__WHAT IS EXPECTED__:
Please output each line of the data exactly as it appears.

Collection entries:
--- START ---
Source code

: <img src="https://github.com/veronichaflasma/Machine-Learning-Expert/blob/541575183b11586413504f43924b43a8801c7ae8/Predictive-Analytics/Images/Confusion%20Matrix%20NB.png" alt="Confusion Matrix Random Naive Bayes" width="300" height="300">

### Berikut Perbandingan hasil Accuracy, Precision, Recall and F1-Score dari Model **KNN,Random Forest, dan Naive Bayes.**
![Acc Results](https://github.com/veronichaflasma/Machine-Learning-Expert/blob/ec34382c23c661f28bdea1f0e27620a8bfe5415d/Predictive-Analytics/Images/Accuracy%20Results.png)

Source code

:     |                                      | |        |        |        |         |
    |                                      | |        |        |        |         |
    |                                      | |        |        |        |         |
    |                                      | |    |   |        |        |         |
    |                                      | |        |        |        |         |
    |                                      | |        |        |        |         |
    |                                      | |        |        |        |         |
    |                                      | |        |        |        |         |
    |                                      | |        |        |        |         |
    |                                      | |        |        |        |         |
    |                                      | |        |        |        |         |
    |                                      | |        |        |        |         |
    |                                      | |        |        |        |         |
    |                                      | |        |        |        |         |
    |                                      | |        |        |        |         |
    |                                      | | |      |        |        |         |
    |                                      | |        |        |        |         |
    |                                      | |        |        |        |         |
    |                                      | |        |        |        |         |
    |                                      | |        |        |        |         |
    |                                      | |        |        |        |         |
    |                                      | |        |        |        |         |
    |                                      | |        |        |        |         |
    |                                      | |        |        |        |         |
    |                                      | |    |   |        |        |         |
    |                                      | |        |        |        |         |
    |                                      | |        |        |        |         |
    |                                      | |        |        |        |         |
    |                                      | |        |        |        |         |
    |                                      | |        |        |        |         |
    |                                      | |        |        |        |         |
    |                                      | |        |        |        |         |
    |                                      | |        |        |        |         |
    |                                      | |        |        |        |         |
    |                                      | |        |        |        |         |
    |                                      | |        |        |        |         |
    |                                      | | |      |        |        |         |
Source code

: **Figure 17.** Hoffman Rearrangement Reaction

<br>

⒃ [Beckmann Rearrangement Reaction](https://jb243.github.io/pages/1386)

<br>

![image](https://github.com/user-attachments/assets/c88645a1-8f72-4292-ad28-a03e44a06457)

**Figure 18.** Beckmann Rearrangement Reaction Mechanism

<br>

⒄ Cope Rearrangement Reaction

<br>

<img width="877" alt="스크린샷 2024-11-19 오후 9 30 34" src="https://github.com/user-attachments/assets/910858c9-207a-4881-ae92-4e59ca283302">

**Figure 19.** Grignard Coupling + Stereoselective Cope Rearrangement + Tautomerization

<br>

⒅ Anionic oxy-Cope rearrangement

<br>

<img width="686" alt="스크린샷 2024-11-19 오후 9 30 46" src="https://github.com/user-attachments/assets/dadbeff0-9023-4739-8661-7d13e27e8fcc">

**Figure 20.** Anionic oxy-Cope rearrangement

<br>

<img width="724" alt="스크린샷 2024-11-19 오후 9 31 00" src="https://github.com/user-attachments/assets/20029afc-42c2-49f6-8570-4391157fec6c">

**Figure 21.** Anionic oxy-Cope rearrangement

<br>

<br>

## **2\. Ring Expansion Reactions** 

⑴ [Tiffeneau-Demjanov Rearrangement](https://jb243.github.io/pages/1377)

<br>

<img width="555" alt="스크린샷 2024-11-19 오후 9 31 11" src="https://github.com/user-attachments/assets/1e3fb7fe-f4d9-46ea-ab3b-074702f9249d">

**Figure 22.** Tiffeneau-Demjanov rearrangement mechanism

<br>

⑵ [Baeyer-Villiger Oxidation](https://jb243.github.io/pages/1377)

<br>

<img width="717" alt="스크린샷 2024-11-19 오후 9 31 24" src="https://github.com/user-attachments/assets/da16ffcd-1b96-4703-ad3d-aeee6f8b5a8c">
--- END ---
__REPLY__:
Source code

: <img src="https://github.com/veronichaflasma/Machine-Learning-Expert/blob/541575183b11586413504f43924b43a8801c7ae8/Predictive-Analytics/Images/Confusion%20Matrix%20NB.png" alt="Confusion Matrix Random Naive Bayes" width="300" height="300">

### Berikut Perbandingan hasil Accuracy, Precision, Recall and F1-Score dari Model **KNN,Random Forest, dan Naive Bayes.**
![Acc Results](https://github.com/veronichaflasma/Machine-Learning-Expert/blob/ec34382c23c661f28bdea1f0e27620a8bfe5415d/Predictive-Analytics/Images/Accuracy%20Results.png)

Source code

:     |                                      | |        |        |        |         |
    |                                      | |        |        |        |         |
    |                                      | |        |        |        |         |
    |                                      | |    |   |        |        |         |
    |                                      | |        |        |        |         |
    |                                      | |        |        |        |         |
    |                                      | |        |        |        |         |
    |                                      | |        |        |        |         |
    |                                      | |        |        |        |         |
    |                                      | |        |        |        |         |
    |                                      | |        |        |        |         |
    |                                      | |        |        |        |         |
    |                                      | |        |        |        |         |
    |                                      | |        |        |        |         |
    |                                      | |        |        |        |         |
    |                                      | | |      |        |        |         |
    |                                      | |        |        |        |         |
    |                                      | |        |        |        |         |
    |                                      | |        |        |        |         |
    |                                      | |        |        |        |         |
    |                                      | |        |        |        |         |
    |                                      | |        |        |        |         |
    |                                      | |        |        |        |         |
    |                                      | |        |        |        |         |
    |                                      | |    |   |        |        |         |
    |                                      | |        |        |        |         |
    |                                      | |        |        |        |         |
    |                                      | |        |        |        |         |
    |                                      | |        |        |        |         |
    |                                      | |        |        |        |         |
    |                                      | |        |        |        |         |
    |                                      | |        |        |        |         |
    |                                      | |        |        |        |         |
    |                                      | |        |        |        |         |
    |                                      | |        |        |        |         |
    |                                      | |        |        |        |         |
    |                                      | | |      |        |        |         |
Source code

: **Figure 17.** Hoffman Rearrangement Reaction

<br>

⒃ [Beckmann Rearrangement Reaction](https://jb243.github.io/pages/1386)

<br>

![image](https://github.com/user-attachments/assets/c88645a1-8f72-4292-ad28-a03e44a06457)

**Figure 18.** Beckmann Rearrangement Reaction Mechanism

<br>

⒄ Cope Rearrangement Reaction

<br>

<img width="877" alt="스크린샷 2024-11-19 오후 9 30 34" src="https://github.com/user-attachments/assets/910858c9-207a-4881-ae92-4e59ca283302">

**Figure 19.** Grignard Coupling + Stereoselective Cope Rearrangement + Tautomerization

<br>

⒅ Anionic oxy-Cope rearrangement

<br>

<img width="686" alt="스크린샷 2024-11-19 오후 9 30 46" src="https://github.com/user-attachments/assets/dadbeff0-9023-4739-8661-7d13e27e8fcc">

**Figure 20.** Anionic oxy-Cope rearrangement

<br>

<img width="724" alt="스크린샷 2024-11-19 오후 9 31 00" src="https://github.com/user-attachments/assets/20029afc-42c2-49f6-8570-4391157fec6c">

**Figure 21.** Anionic oxy-Cope rearrangement

<br>

<br>

## **2\. Ring Expansion Reactions** 

⑴ [Tiffeneau-Demjanov Rearrangement](https://jb243.github.io/pages/1377)

<br>

<img width="555" alt="스크린샷 2024-11-19 오후 9 31 11" src="https://github.com/user-attachments/assets/1e3fb7fe-f4d9-46ea-ab3b-074702f9249d">

**Figure 22.** Tiffeneau-Demjanov rearrangement mechanism

<br>

⑵ [Baeyer-Villiger Oxidation](https://jb243.github.io/pages/1377)

<br>

<img width="717" alt="스크린샷 2024-11-19 오후 9 31 24" src="https://github.com/user-attachments/assets/da16ffcd-1b96-4703-ad3d-aeee6f8b5a8c">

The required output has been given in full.